Conçue et développée par l’agence spatiale européenne (Esa) avec une forte participation de la Nasa, la sonde Solar Orbiter s’est envolée sans encombres vers le Soleil le 10 février 2020.
Lancé par une fusée Atlas V depuis le Kennedy Space Center de Cap Canaveral (Floride), le satellite d’observation dédié à l’étude du Soleil a atteint sa première orbite opérationnelle – une ellipse autour de notre étoile – et a effectué ses premières mesures en 2020. La mission devrait durer au moins jusqu’en 2026.
Au maximum, Solar Orbiter devrait s’approcher plus près de notre étoile que l’orbite de Mercure, à 42 millions de kilomètres de la surface solaire. Certes, cela tient moins du record que la sonde américaine Parker Solar Probe, qui devrait en 2024 se trouver plus proche que jamais du Soleil à environ six millions de kilomètres. Mais Solar Orbiter devrait tout de même être soumise à des températures atteignant les 520 °C, soit 13 fois plus que la chaleur endurée par les satellites en orbite autour de la Terre !
Or la sonde emporte dix instruments scientifiques. Pour pouvoir fonctionner dans ces conditions extrêmes, ces équipements doivent être protégés. Ils sont donc placés derrière un bouclier thermique très sophistiqué. « Notre équipe devra assurer l’orientation précise et continue du bouclier dans l’espace pour éviter de potentiels dégâts dus aux émissions solaires », analyse Sylvain Lodiot, responsable des opérations Solar Orbiter à l’Esa.
Le bouclier thermique de 3,1 par 2,4 mètres possède une structure en « sandwich ». Côté satellite, on trouve une base en aluminium, séparée par 25 centimètres de vide (couche nécessaire pour évacuer la chaleur vers l’espace) d’une partie supérieure en titane côté Soleil. Les très fines feuilles de titane, un matériau isolant, ont été conçues pour renvoyer le plus de chaleur possible.

→ À compléter:
(a) Les affirmations suivantes concordent-elles avec le texte sur la sonde Solar Orbiter ? Pour chacune, répondez par oui ou par non et citez les mots décisifs du texte. (i) La sonde a été lancée par une fusée Atlas V. (ii) Solar Orbiter doit s'approcher du Soleil plus près que Parker Solar Probe. (iii) La partie en titane du bouclier thermique se trouve côté satellite.
(b) Pourriez-vous prolonger le texte sur la sonde Solar Orbiter à partir de sa dernière phrase ?

→ Extraits des données:
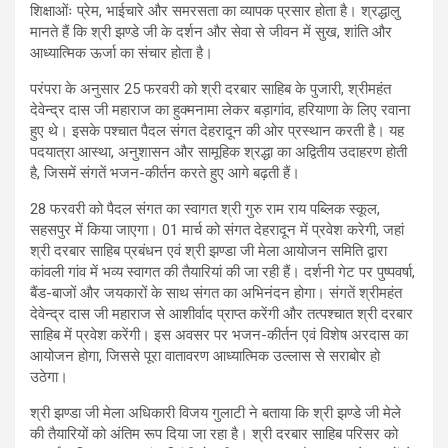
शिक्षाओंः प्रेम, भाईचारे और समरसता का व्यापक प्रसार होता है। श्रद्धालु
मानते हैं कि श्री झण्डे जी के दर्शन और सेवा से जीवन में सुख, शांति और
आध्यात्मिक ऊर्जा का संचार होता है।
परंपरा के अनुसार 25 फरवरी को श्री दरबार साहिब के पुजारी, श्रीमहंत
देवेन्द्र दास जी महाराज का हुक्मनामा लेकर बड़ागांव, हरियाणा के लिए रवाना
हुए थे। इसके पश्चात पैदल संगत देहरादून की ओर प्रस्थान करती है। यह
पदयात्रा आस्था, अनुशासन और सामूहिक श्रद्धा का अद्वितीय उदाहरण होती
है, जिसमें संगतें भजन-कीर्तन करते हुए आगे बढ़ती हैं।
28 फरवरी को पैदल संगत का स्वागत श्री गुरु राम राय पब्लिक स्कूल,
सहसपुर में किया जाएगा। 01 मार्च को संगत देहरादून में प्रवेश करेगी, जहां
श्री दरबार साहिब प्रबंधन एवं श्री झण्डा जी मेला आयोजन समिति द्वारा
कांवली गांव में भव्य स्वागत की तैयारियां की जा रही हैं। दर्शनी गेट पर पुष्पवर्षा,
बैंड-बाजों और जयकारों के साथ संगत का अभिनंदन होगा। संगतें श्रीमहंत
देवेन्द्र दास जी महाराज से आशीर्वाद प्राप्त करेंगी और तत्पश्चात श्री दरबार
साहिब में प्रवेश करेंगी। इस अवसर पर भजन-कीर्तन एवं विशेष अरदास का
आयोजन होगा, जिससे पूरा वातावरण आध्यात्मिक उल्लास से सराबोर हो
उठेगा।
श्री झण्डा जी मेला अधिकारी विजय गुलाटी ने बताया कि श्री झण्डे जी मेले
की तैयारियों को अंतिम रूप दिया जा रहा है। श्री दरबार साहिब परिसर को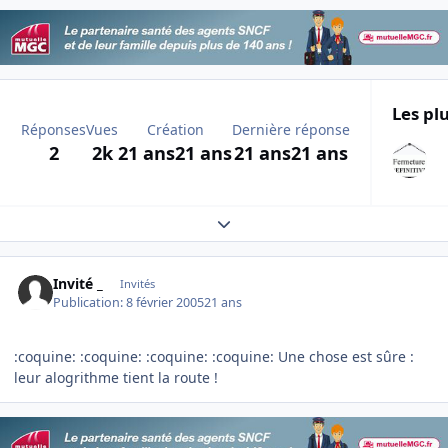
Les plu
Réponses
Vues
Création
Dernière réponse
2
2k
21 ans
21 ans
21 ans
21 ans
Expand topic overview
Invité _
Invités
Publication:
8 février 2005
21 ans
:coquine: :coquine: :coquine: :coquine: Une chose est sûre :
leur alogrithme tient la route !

→ Réponses fournies:
(a)
(i) Oui : « Lancé par une fusée Atlas V ».
(ii) Non : « cela tient moins du record que la sonde américaine Parker Solar Probe ».
(iii) Non : « une partie supérieure en titane côté Soleil ».

(b)
De plus, la face exposée au Soleil est recouverte de phosphate de calcium. D’après l’agence spatiale américaine, cette matière noire obtenue à partir de poudre d’os carbonisés entre aussi dans la composition de pigments ayant notamment servi à la réalisation de peintures rupestres durant la Préhistoire.
Solar Orbiter va combiner ses dix instruments, dont neuf ont été conçus et fabriqués en Europe, pour observer les turbulences à la surface du Soleil, la haute atmosphère de notre étoile et les variations dans le vent solaire. D’une part, quatre équipements in situ vont mesurer les particules énergétiques et le champ magnétique émis par le Soleil au niveau de la sonde.
Transportés jusqu’à la Terre dans le vent solaire, ces éléments sont à l’origine des aurores polaires et de « tempêtes solaires », capables de perturber les réseaux électriques et de télécommunications. Les tempêtes peuvent avoir des conséquences sur le trafic aérien ou les échanges avec la Station spatiale internationale par exemple.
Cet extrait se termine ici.